### TEXT BLOCK
☆ ☆ ☆ ☆ ☆ ☆ ☆
LWJGL 3 was born in late 2012. It is a clean rewrite of LWJGL, officially released on June 2016. Like its predecessor, it provides bindings to popular native libraries via JNI and uses NIO buffers to pass data around. The primary goal of the library is to provide the best performance/usability/safety balance possible, at least until Project Panama is released (hopefully) in Java 10.

In the meantime, NIO buffers have been getting a lot of bad rep, which is mostly justified. There are a lot of complains about how they're designed, how they're used (or not used) in various APIs, how they perform. The purpose of this post is to explain how LWJGL 3 addresses these issues.

Disclaimer:

The following applies to the platforms LWJGL supports: Linux, MacOS, Windows. LWJGL requires Java 8 and we have tested with OpenJDK, Oracle JDK, Azul Zulu, IBM JDK. Decisions made may or may not be optimal on other JDKs/JVMs. LWJGL does not support (or even work on) Android yet, but it's almost certain that different strategies will have to be used there.

Strategy #1

Heap buffers are strictly forbidden. All buffers must be off-heap (DirectByteBuffer and derivatives) to be accepted by the LWJGL API.
☆ ☆ ☆ ☆ ☆ ☆ ☆
### ACTIVITY
Write out the full LWJGL 3 text word for word. The rows that follow have nothing to do with the LWJGL 3 text.

### GIVEN ENTRIES
☆ ☆ ☆ ☆ ☆ ☆ ☆
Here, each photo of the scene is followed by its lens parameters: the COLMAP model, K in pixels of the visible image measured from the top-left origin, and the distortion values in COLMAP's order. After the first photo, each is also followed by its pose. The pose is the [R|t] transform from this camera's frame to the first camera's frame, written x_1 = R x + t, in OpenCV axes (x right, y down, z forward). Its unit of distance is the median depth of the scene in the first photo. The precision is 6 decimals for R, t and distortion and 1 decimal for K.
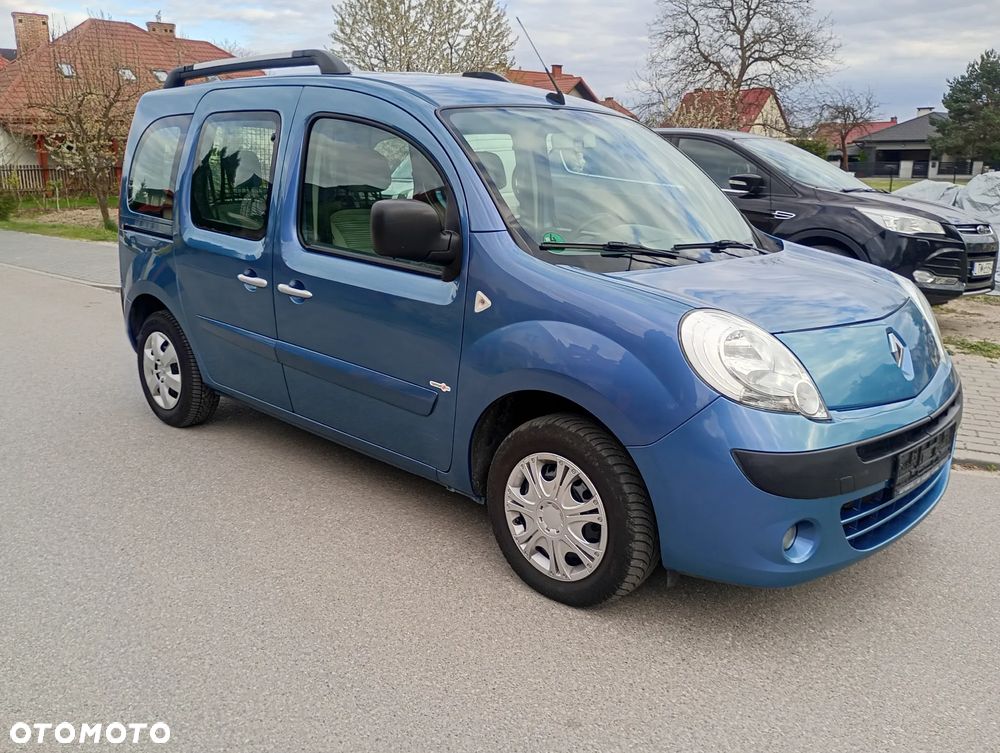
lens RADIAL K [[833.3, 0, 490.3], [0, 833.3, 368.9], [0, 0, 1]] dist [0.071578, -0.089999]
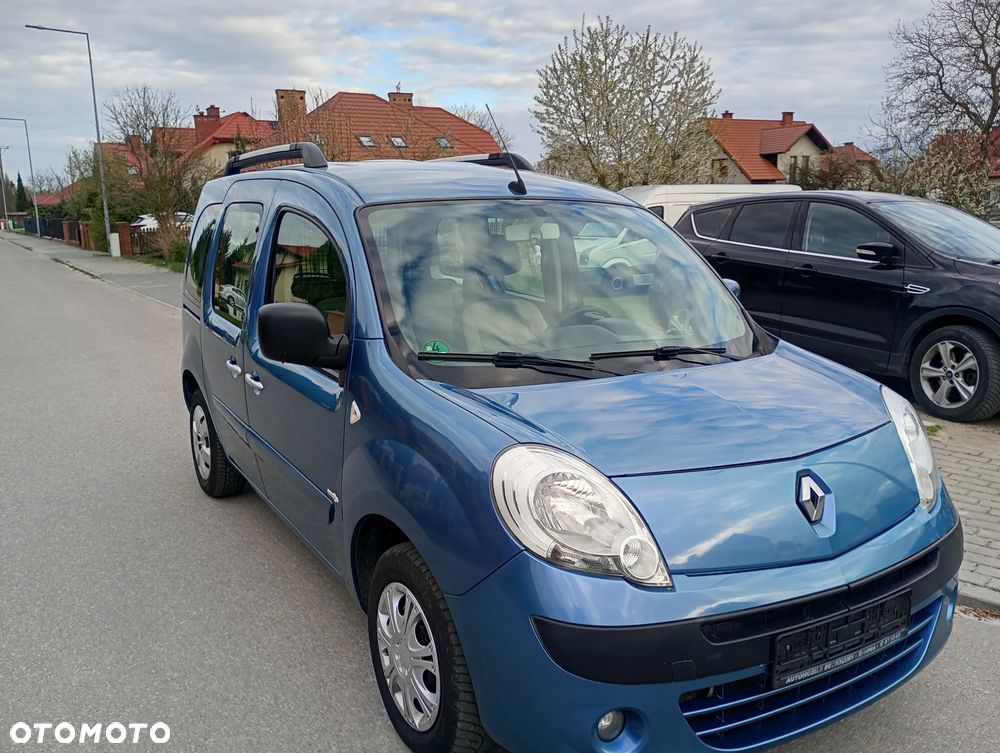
☆ ☆ ☆ ☆ ☆ ☆ ☆
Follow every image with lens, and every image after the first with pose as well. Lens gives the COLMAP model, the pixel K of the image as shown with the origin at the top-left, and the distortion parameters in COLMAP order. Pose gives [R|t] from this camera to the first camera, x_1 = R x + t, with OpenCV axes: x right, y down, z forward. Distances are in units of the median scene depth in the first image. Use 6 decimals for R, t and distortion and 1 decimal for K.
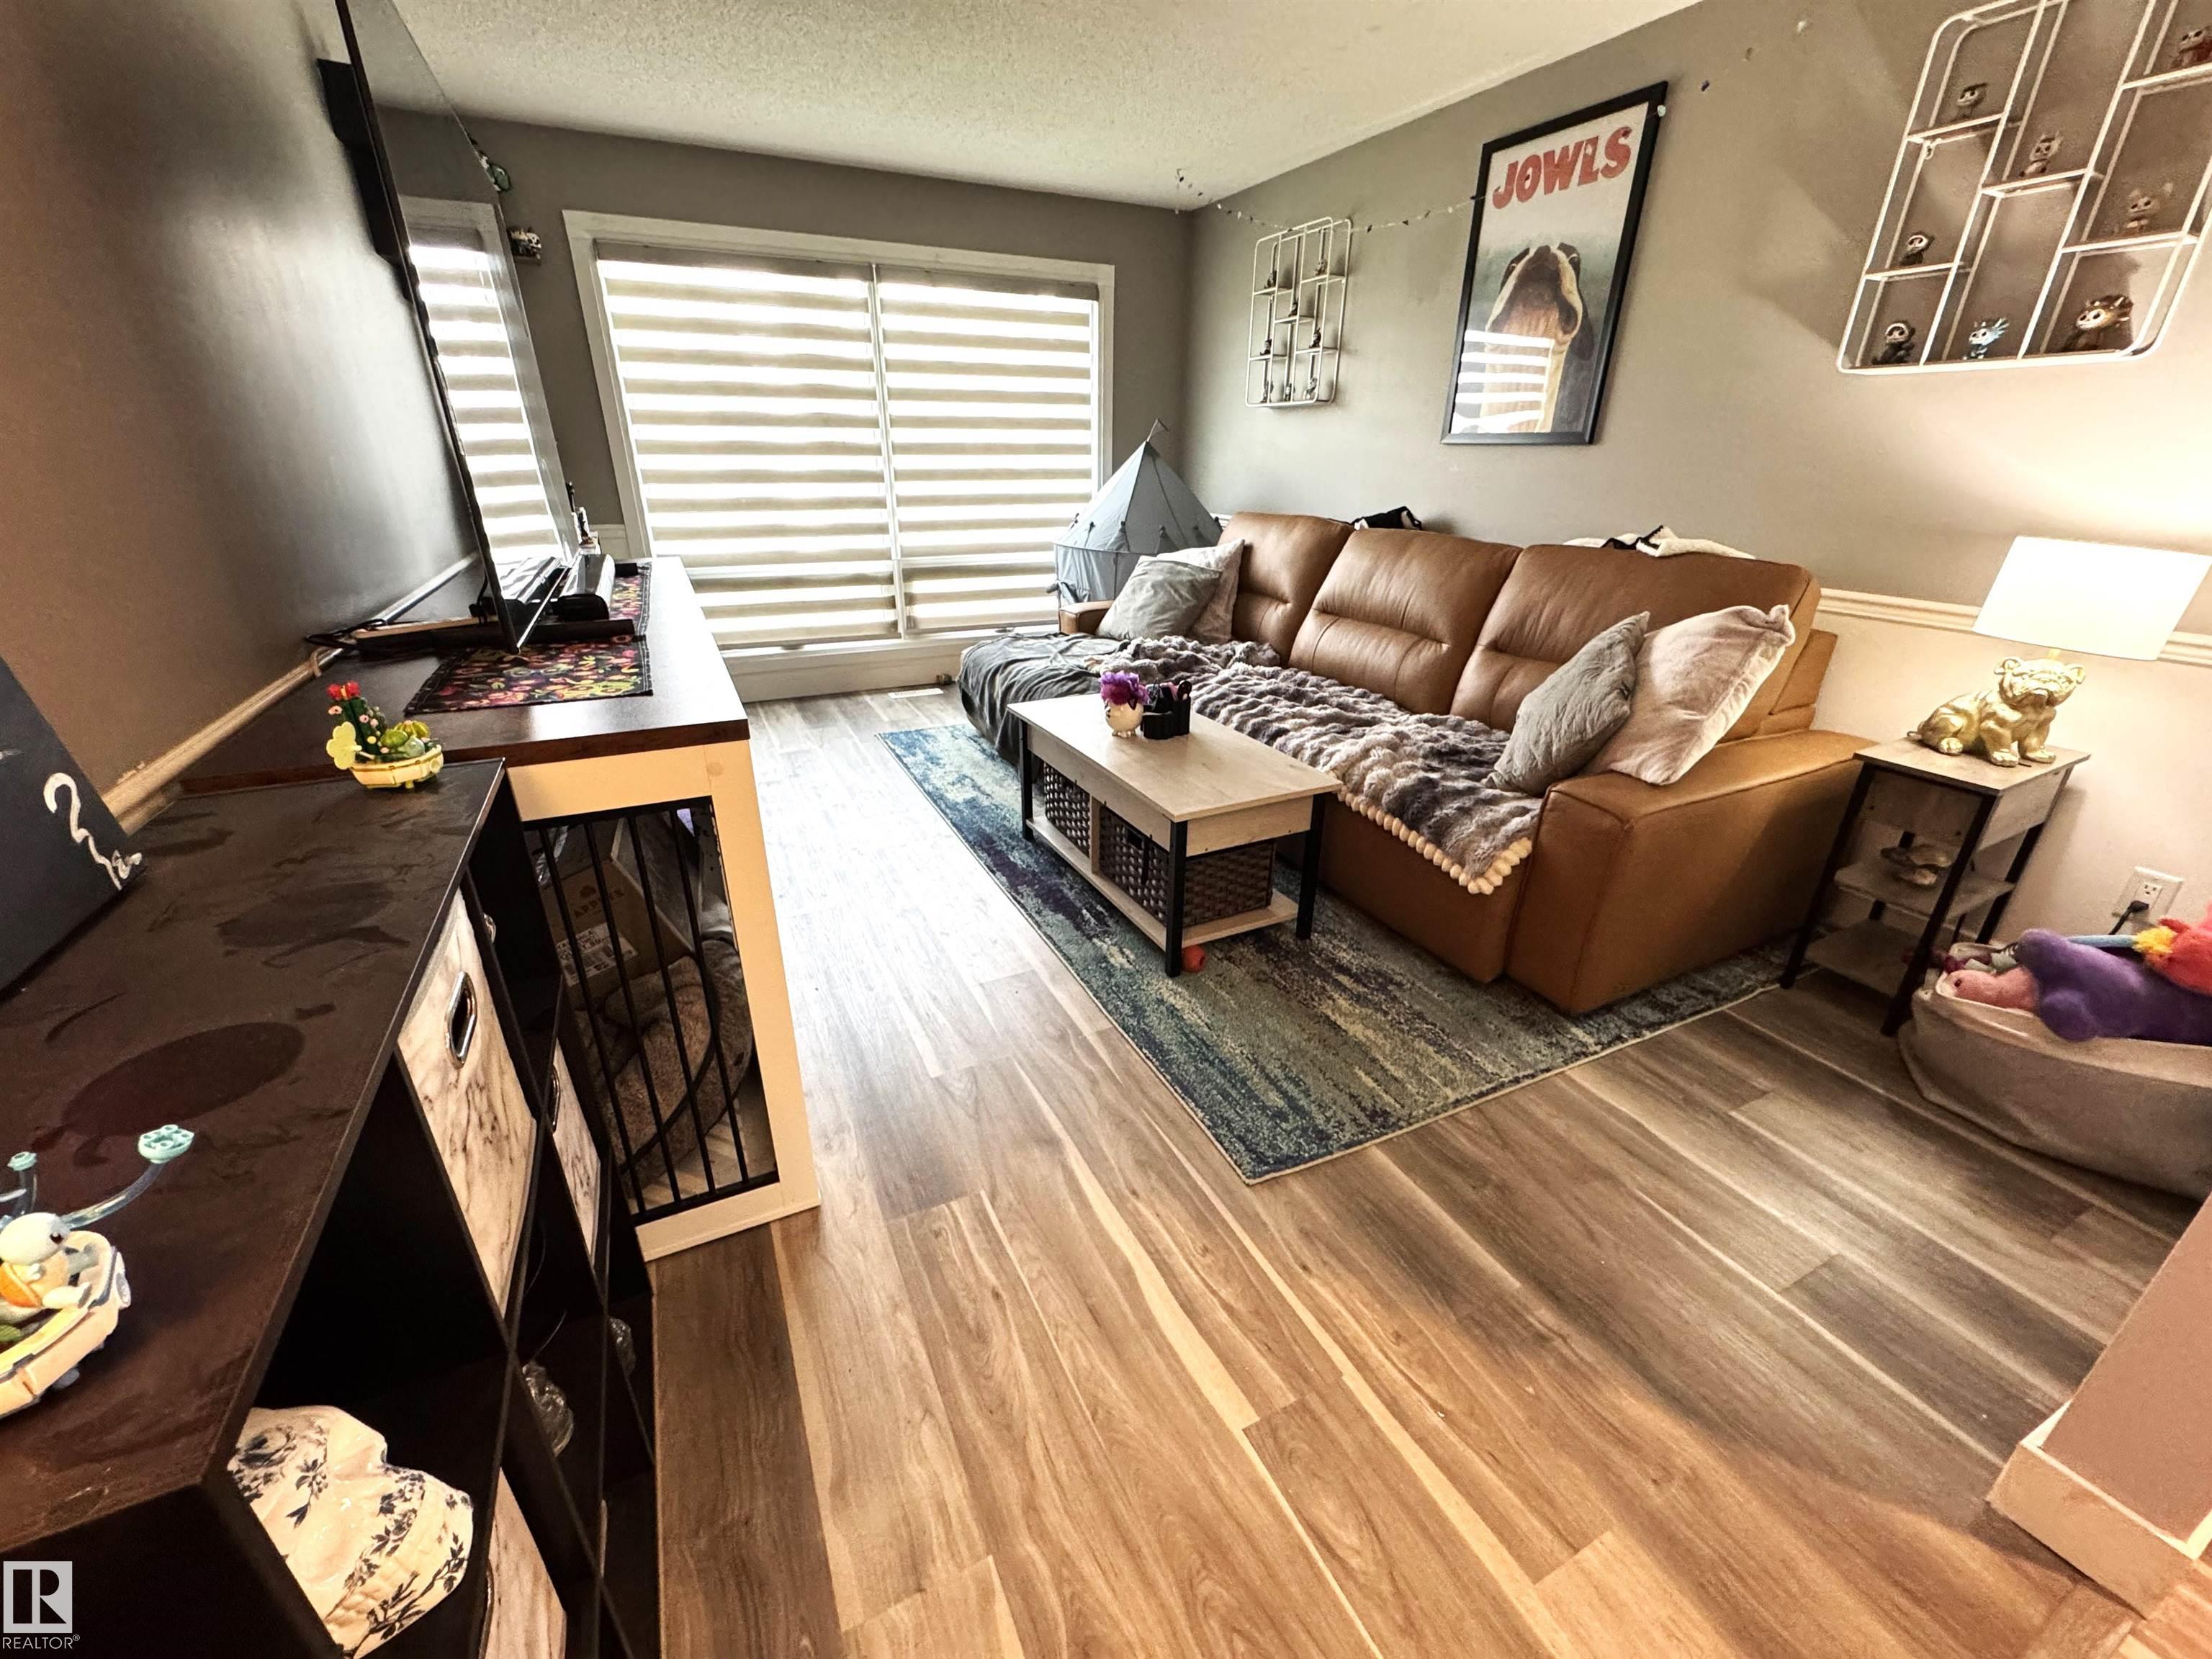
☆ ☆ ☆ ☆ ☆ ☆ ☆
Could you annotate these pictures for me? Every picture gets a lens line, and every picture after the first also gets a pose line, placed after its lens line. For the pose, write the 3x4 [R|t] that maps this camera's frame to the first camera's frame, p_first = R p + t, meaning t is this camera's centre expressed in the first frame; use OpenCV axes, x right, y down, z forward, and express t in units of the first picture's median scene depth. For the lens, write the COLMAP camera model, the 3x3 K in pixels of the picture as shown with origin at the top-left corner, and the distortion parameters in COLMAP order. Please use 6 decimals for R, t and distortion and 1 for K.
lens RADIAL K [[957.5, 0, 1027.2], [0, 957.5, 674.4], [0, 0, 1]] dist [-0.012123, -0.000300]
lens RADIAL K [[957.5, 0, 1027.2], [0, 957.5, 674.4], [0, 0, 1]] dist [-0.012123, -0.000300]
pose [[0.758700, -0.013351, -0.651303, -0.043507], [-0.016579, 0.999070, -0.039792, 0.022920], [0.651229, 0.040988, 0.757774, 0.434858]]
☆ ☆ ☆ ☆ ☆ ☆ ☆
### TASK SOLUTION
LWJGL 3 was born in late 2012. It is a clean rewrite of LWJGL, officially released on June 2016. Like its predecessor, it provides bindings to popular native libraries via JNI and uses NIO buffers to pass data around. The primary goal of the library is to provide the best performance/usability/safety balance possible, at least until Project Panama is released (hopefully) in Java 10.

In the meantime, NIO buffers have been getting a lot of bad rep, which is mostly justified. There are a lot of complains about how they're designed, how they're used (or not used) in various APIs, how they perform. The purpose of this post is to explain how LWJGL 3 addresses these issues.

Disclaimer:

The following applies to the platforms LWJGL supports: Linux, MacOS, Windows. LWJGL requires Java 8 and we have tested with OpenJDK, Oracle JDK, Azul Zulu, IBM JDK. Decisions made may or may not be optimal on other JDKs/JVMs. LWJGL does not support (or even work on) Android yet, but it's almost certain that different strategies will have to be used there.

Strategy #1

Heap buffers are strictly forbidden. All buffers must be off-heap (DirectByteBuffer and derivatives) to be accepted by the LWJGL API.